Your family probably has some great Thanksgiving traditions. Turkey. Pie. Football. Many families go around the table to share something that they are thankful for. But why? Does it really matter if we “give thanks”?
In a word… YES.
Social science research that clearly shows how gratitude positively impacts our own happiness, energy level, relationships, and overall wellbeing. Beyond the positive impact on our own hearts and souls, gratitude helps us build relationships with people and maintain a healthy life perspective.
An American Tradition
If we look backwards through history at how and why Thanksgiving came to be a national holiday, it has solidly Christian roots. Take a look through the Book of Common Prayer and you’ll see numerous prayers of thanks-giving to God Almighty. When life is hard, as it was for the earliest European settlers on American soil, we can complain and grumble, or we can give thanks for the good things that we do have.

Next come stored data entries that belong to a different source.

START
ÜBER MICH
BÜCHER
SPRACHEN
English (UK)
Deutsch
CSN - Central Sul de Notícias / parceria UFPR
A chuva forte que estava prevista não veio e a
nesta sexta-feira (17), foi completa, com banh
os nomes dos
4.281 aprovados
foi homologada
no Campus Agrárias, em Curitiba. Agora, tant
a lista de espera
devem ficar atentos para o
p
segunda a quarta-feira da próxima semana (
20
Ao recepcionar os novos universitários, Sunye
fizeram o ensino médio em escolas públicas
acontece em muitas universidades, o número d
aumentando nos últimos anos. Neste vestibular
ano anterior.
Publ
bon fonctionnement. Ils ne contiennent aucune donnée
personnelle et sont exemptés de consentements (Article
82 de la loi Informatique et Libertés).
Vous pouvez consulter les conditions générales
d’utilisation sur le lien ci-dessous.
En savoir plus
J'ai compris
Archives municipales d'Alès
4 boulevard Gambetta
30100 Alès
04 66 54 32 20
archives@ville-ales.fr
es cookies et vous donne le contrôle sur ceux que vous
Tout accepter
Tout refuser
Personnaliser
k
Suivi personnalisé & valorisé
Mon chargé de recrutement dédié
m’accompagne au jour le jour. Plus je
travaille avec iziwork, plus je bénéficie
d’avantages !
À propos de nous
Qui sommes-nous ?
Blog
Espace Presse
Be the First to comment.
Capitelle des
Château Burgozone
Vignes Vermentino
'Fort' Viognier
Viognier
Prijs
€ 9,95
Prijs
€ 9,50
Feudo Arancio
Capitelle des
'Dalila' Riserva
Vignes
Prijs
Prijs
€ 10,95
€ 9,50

The holiday itself here in the USA was first proclaimed by Abraham Lincoln. I encourage you to reflect on his words this Thanksgiving season:
The year that is drawing towards its close, has been filled with the blessings of fruitful fields and healthful skies. To these bounties, which are so constantly enjoyed that we are prone to forget the source from which they come… No human counsel hath devised nor hath any mortal hand worked out these great things. They are the gracious gifts of the Most High God, who, while dealing with us in anger for our sins, hath nevertheless remembered mercy. It has seemed to me fit and proper that they should be solemnly, reverently and gratefully acknowledged as with one heart and one voice by the whole American People. (1863)
This speech was given in the midst of the Civil War. Thousands of families were torn apart, losing loved ones, sacrificing for the sake of a war effort in their own homeland. Is that a natural time to give thanks? Do we recognize the blessings within our seasons of suffering and shame?

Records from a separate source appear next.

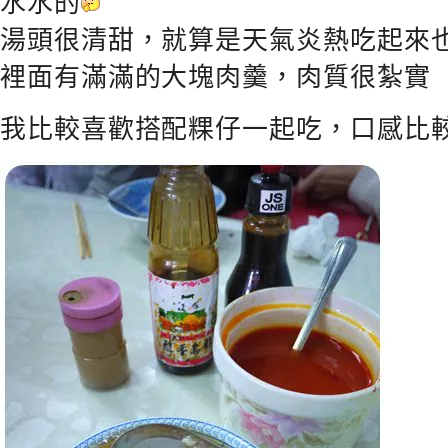
水水的
湯頭很清甜，就算是天氣炎熱吃起來
裡面有滿滿的大塊肉羹，肉質很紮實
我比較喜歡搭配粿仔一起吃，口感比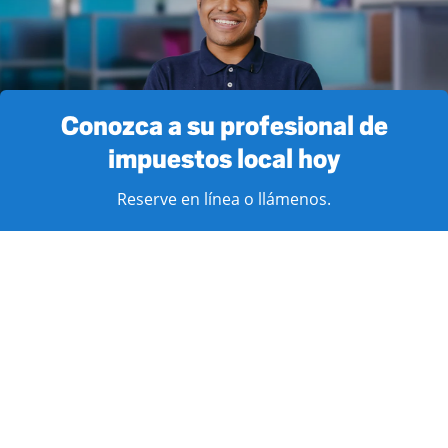
Conozca a su profesional de
impuestos local hoy
Reserve en línea o llámenos.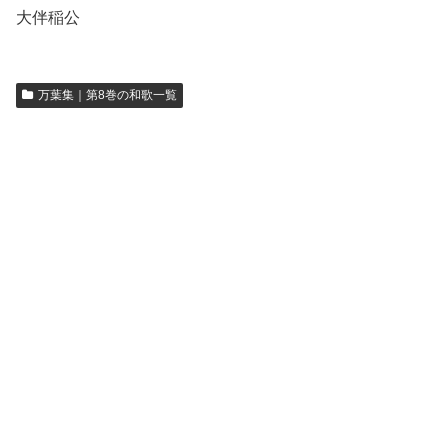
大伴稲公
万葉集｜第8巻の和歌一覧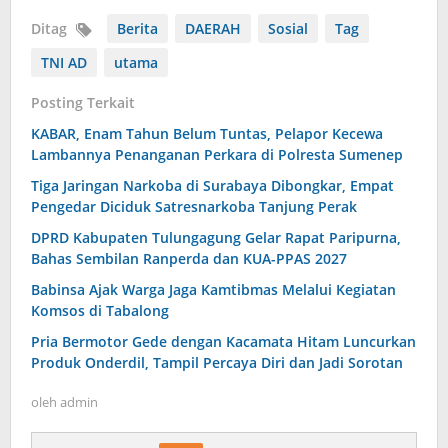
Ditag
Berita
DAERAH
Sosial
Tag
TNI AD
utama
Posting Terkait
KABAR, Enam Tahun Belum Tuntas, Pelapor Kecewa
Lambannya Penanganan Perkara di Polresta Sumenep
Tiga Jaringan Narkoba di Surabaya Dibongkar, Empat
Pengedar Diciduk Satresnarkoba Tanjung Perak
DPRD Kabupaten Tulungagung Gelar Rapat Paripurna,
Bahas Sembilan Ranperda dan KUA-PPAS 2027
Babinsa Ajak Warga Jaga Kamtibmas Melalui Kegiatan
Komsos di Tabalong
Pria Bermotor Gede dengan Kacamata Hitam Luncurkan
Produk Onderdil, Tampil Percaya Diri dan Jadi Sorotan
oleh
admin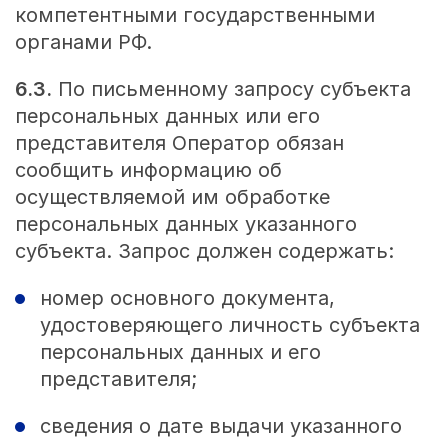
компетентными государственными
органами РФ.
6.3.
По письменному запросу субъекта
персональных данных или его
представителя Оператор обязан
сообщить информацию об
осуществляемой им обработке
персональных данных указанного
субъекта. Запрос должен содержать:
номер основного документа,
удостоверяющего личность субъекта
персональных данных и его
представителя;
сведения о дате выдачи указанного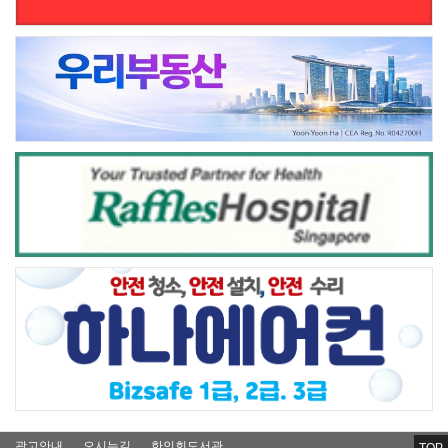
광고안내
오시는길
한인회도서관
TOP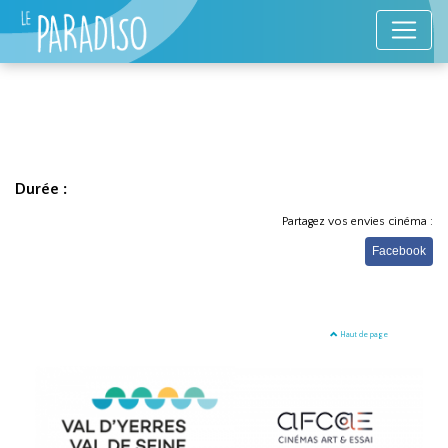
Durée :
Partagez vos envies cinéma :
Facebook
Haut de page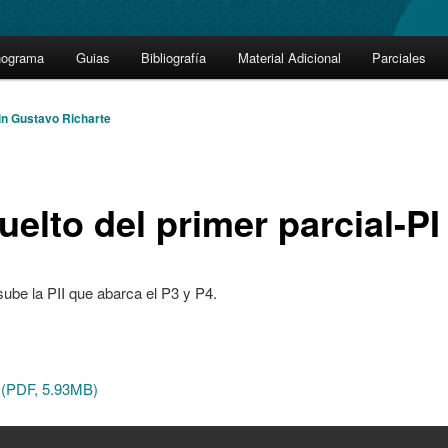
nograma
Guias
Bibliografía
Material Adicional
Parciales
in Gustavo Richarte
elto del primer parcial-PI
ube la PII que abarca el P3 y P4.
(PDF, 5.93MB)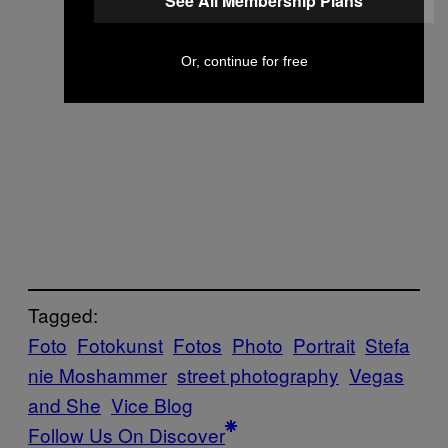
See All Membership Plans
Or, continue for free
Tagged:
Foto
Fotokunst
Fotos
Photo
Portrait
Stefa
nie Moshammer
street photography
Vegas
and She
Vice Blog
Follow Us On Discover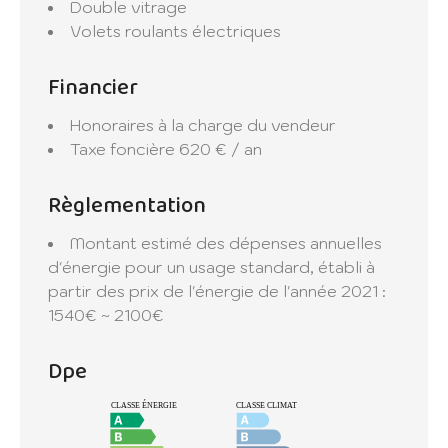
Double vitrage
Volets roulants électriques
Financier
Honoraires à la charge du vendeur
Taxe foncière
620 € / an
Règlementation
Montant estimé des dépenses annuelles
d'énergie pour un usage standard, établi à
partir des prix de l'énergie de l'année 2021 :
1540€ ~ 2100€
Dpe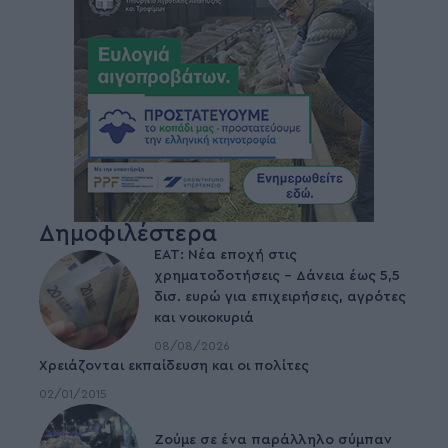
Δημοφιλέστερα
ΕΑΤ: Νέα εποχή στις
χρηματοδοτήσεις – Δάνεια έως 5,5
δισ. ευρώ για επιχειρήσεις, αγρότες
και νοικοκυριά
08/08/2026
Χρειάζονται εκπαίδευση και οι πολίτες
02/01/2015
Ζούμε σε ένα παράλληλο σύμπαν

Give Thanks to the Right Person
Ultimately, the Person we need to say “thank you” to is God himself. God created us to be in relationship with Him, thankful for his good gifts and observant to who He is and what He has done for us.

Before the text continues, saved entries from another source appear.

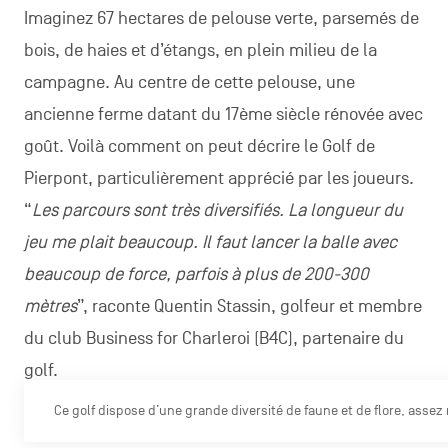
Imaginez 67 hectares de pelouse verte, parsemés de
bois, de haies et d’étangs, en plein milieu de la
campagne. Au centre de cette pelouse, une
ancienne ferme datant du 17ème siècle rénovée avec
goût. Voilà comment on peut décrire le Golf de
Pierpont, particulièrement apprécié par les joueurs.
“
Les parcours sont très diversifiés. La longueur du
jeu me plait beaucoup. Il faut lancer la balle avec
beaucoup de force, parfois à plus de 200-300
mètres
”, raconte Quentin Stassin, golfeur et membre
du club Business for Charleroi (B4C), partenaire du
golf.
Ce golf dispose d’une grande diversité de faune et de flore, assez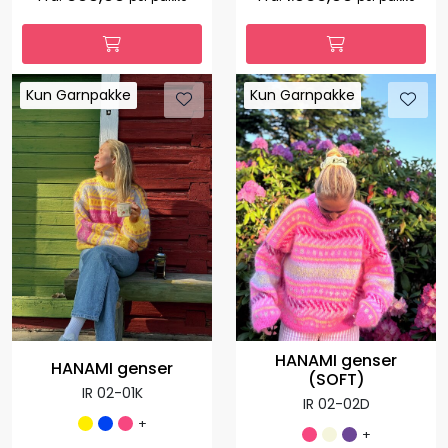
Kun Garnpakke
Kun Garnpakke
Kun Garnpakke
Kun Garnpakke
HANAMI genser
HANAMI genser
(SOFT)
IR 02-01K
IR 02-02D
+
+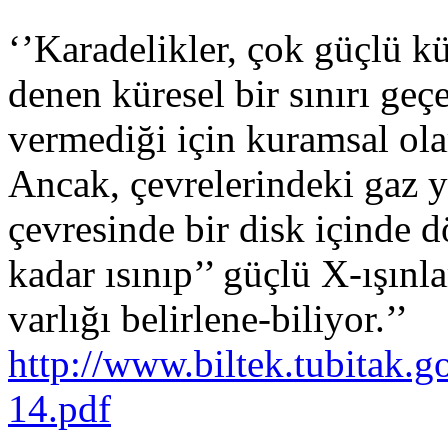
‘’Karadelikler, çok güçlü k
denen küresel bir sınırı geçe
vermediği için kuramsal ola
Ancak, çevrelerindeki gaz 
çevresinde bir disk içinde 
kadar ısınıp’’ güçlü X-ışınl
varlığı belirlen
http://www.biltek.tubitak.g
14.pdf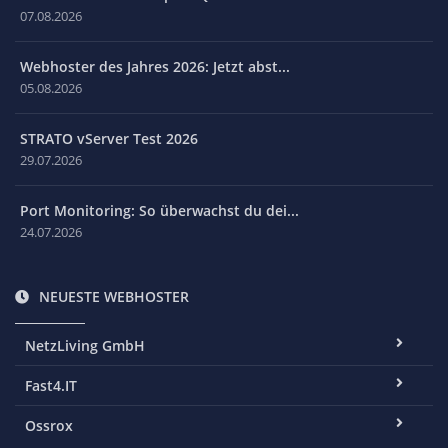
07.08.2026
Webhoster des Jahres 2026: Jetzt abst...
05.08.2026
STRATO vServer Test 2026
29.07.2026
Port Monitoring: So überwachst du dei...
24.07.2026
NEUESTE WEBHOSTER
NetzLiving GmbH
Fast4.IT
Ossrox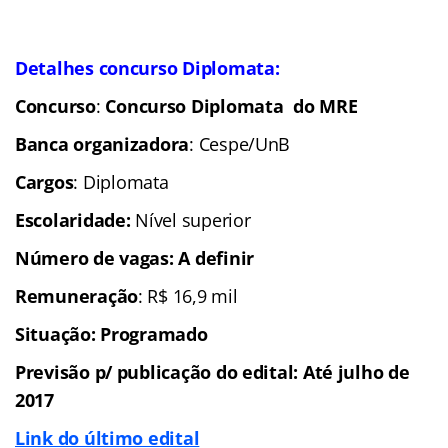
Detalhes concurso Diplomata:
Concurso
:
Concurso Diplomata do MRE
Banca organizadora
: Cespe/UnB
Cargos
: Diplomata
Escolaridade:
Nível superior
Número de vagas: A definir
Remuneração
: R$ 16,9 mil
Situação: Programado
Previsão p/ publicação do edital
: Até julho de
2017
Link do último edital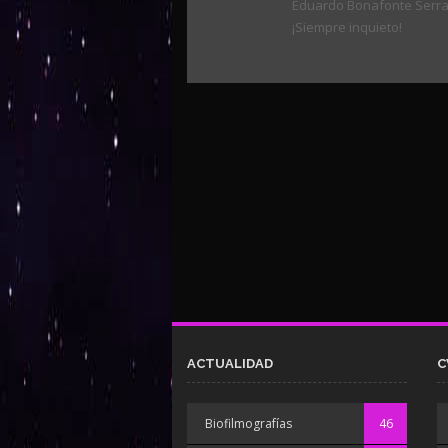
Eduardo Bonafonte Serrano
¡Siempre inquieto!
ACTUALIDAD
C
Biofilmografías
46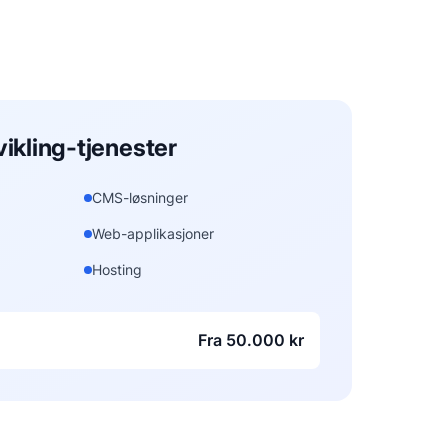
ikling
-tjenester
CMS-løsninger
Web-applikasjoner
Hosting
Fra 50.000 kr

Gratitude is a core Christian trait. How can we be anything but thankful when we reflect on everything God has done for us? If you’ve taken a breath while reading this post, you have something to be thankful for.
This Thanksgiving holiday, may we not “forget the source from which” these blessings come. May we recognize “the gracious gifts of the Most High God” today, and share that thankfulness with those around us.